Barbara Reid’s amazing ways with Plasticine are familiar to readers from her imaginative illustrations for a number of books such as Have You Seen Birds? and The New Baby Calf, but in this new book her invention and creativity seem as fresh as ever. Slices of ham with pineapple rings, expressive faces of different ages, party hats, lawn chairs and a shaggy dog – Reid manages to give them all a convincing texture and vitality on the page. As well as shaping Plasticine into pictures, Reid also composed the verse of the text here. In bouncing rhyme, a little girl gives a present-tense account of being taken with her younger sister to a family party. After some initial feelings of shyness and discomfort, the girls soon plunge into the pleasures of unstructured fun with the other children – running, spinning, laughing ’til it hurts, and eating lots of party food. The focus of most of the book is on movement, and both text and pictures give a vivid sense of physical experience of the moment, as the narrator suffers Aunt Joan’s welcoming kiss, zips through the crowd of adults, and hides under the table to lick icing off candles.

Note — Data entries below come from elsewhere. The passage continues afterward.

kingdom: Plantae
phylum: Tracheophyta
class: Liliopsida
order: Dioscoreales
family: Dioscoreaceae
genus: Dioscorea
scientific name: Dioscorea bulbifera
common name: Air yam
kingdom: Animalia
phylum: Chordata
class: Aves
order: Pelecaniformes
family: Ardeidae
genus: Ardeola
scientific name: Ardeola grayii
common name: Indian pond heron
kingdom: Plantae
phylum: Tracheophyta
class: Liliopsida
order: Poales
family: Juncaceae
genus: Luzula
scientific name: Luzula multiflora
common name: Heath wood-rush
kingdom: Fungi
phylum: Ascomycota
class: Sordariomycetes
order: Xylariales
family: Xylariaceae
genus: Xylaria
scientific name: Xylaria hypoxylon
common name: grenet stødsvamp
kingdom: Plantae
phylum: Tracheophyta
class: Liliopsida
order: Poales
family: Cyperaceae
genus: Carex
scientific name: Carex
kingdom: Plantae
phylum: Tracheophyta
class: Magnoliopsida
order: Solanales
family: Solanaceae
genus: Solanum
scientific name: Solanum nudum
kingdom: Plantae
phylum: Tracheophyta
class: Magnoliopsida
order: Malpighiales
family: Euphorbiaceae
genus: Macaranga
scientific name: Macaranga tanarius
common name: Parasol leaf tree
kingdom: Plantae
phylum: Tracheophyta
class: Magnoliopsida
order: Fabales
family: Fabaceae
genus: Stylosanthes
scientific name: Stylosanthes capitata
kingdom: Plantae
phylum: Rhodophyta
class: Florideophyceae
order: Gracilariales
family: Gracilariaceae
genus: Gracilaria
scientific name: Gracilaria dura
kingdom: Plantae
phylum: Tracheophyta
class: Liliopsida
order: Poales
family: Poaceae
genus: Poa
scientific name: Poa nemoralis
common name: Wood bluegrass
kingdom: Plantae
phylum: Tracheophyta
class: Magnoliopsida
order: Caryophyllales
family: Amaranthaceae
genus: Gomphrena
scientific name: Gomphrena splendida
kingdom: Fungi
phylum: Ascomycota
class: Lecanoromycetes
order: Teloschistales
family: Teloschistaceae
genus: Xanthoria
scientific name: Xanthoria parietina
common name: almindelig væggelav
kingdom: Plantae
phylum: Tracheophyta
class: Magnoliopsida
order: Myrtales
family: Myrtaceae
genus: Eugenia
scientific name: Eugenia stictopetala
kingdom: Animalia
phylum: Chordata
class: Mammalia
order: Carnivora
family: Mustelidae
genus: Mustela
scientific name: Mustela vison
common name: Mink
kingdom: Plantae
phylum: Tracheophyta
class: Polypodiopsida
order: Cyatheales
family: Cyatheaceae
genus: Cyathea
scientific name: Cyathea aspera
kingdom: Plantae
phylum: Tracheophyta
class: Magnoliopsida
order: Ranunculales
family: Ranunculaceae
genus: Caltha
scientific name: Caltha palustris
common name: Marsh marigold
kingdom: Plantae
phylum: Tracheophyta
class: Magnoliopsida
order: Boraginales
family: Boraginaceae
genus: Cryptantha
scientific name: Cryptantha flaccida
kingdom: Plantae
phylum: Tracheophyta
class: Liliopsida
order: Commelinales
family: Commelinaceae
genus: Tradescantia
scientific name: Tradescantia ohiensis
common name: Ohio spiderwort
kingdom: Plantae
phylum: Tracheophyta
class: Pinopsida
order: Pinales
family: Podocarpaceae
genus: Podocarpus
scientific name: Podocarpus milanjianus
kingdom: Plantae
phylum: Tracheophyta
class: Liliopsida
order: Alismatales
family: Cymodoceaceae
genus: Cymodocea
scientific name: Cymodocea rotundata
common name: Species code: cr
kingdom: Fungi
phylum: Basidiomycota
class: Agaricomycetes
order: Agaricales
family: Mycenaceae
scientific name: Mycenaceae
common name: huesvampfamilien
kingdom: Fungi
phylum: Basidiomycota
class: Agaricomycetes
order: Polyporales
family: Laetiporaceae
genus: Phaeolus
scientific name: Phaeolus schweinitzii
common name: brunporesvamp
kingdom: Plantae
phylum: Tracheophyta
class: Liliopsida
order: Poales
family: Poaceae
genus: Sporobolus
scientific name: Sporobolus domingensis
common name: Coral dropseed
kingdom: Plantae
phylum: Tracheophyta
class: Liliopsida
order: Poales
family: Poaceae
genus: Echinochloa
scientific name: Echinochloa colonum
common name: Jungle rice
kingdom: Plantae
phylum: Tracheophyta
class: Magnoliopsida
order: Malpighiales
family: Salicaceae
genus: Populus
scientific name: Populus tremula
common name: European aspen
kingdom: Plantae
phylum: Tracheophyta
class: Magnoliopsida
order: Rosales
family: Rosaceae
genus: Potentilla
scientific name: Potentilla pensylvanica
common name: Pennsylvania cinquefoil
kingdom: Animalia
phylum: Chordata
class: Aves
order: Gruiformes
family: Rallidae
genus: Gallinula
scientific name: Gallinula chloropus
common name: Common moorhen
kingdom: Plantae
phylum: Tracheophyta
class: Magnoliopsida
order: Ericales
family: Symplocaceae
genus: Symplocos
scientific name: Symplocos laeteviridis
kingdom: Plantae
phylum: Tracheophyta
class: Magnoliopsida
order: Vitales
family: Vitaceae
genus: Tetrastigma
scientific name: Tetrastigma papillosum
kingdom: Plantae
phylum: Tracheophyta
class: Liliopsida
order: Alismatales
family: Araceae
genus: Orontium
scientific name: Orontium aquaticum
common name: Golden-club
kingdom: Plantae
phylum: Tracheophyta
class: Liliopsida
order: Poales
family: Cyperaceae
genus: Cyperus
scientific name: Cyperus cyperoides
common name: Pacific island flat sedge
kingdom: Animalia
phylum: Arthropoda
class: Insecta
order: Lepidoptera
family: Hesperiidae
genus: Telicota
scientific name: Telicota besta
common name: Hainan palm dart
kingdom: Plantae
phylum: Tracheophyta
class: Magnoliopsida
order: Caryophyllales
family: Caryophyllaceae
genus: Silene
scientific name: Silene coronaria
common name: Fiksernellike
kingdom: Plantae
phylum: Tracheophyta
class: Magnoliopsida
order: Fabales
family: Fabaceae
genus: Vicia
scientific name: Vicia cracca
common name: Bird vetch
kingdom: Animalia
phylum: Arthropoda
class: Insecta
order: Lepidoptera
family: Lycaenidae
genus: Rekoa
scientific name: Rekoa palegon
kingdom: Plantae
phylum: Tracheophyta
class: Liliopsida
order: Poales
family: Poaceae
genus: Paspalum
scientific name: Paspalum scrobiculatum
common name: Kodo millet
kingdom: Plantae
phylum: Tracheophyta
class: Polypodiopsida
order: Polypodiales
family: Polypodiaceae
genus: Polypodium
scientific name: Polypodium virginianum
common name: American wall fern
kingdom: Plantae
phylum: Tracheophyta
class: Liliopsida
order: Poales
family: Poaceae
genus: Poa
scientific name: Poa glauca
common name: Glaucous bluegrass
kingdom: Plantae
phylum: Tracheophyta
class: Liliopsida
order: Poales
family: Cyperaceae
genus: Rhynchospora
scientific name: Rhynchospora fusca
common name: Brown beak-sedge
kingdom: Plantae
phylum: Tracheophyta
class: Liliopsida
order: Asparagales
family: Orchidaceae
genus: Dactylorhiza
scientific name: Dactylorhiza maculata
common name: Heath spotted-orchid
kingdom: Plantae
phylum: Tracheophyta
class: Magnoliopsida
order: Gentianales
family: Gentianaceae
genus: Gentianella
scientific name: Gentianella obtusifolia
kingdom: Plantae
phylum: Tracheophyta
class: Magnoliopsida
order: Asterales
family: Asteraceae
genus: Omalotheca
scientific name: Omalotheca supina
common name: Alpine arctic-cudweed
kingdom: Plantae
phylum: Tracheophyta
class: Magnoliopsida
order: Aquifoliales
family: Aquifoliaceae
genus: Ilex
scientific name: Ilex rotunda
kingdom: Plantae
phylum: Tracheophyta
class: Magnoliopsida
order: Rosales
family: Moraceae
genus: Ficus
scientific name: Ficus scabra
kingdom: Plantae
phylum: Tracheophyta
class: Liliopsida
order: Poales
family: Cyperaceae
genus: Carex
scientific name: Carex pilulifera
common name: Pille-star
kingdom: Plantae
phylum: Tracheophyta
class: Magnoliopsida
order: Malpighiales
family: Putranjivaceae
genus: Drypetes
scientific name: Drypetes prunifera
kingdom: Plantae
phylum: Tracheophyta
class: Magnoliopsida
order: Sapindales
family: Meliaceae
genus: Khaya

We learn that this is Grandma’s 90th birthday party, and the mixture of ages of the family party-goers, the huge fenced backyard where the event takes place, and the often-repeated refrain “at the party” combine to evoke a feeling of security and warmth. The pictures are full of amusing details, such as the many different kinds of shoes – all convincingly evoked in Plasticine – and the fat uncle finishing up leftovers as the table is cleared. Personalities and little dramas are suggested in the background: an early tableau of romping children is framed by a pair of droopy adolescents, caught between the generations and feeling too old to join in the fun, but a few pages later we see that they have found each other and are enjoying themselves. Reid skillfully presents the pictures from different angles and always suggests a strong tactile awareness of the everyday world. Perhaps one of the most appealing qualities of her work, finally, is the way her own creativity with her medium tempts readers to find some modelling clay and try it too!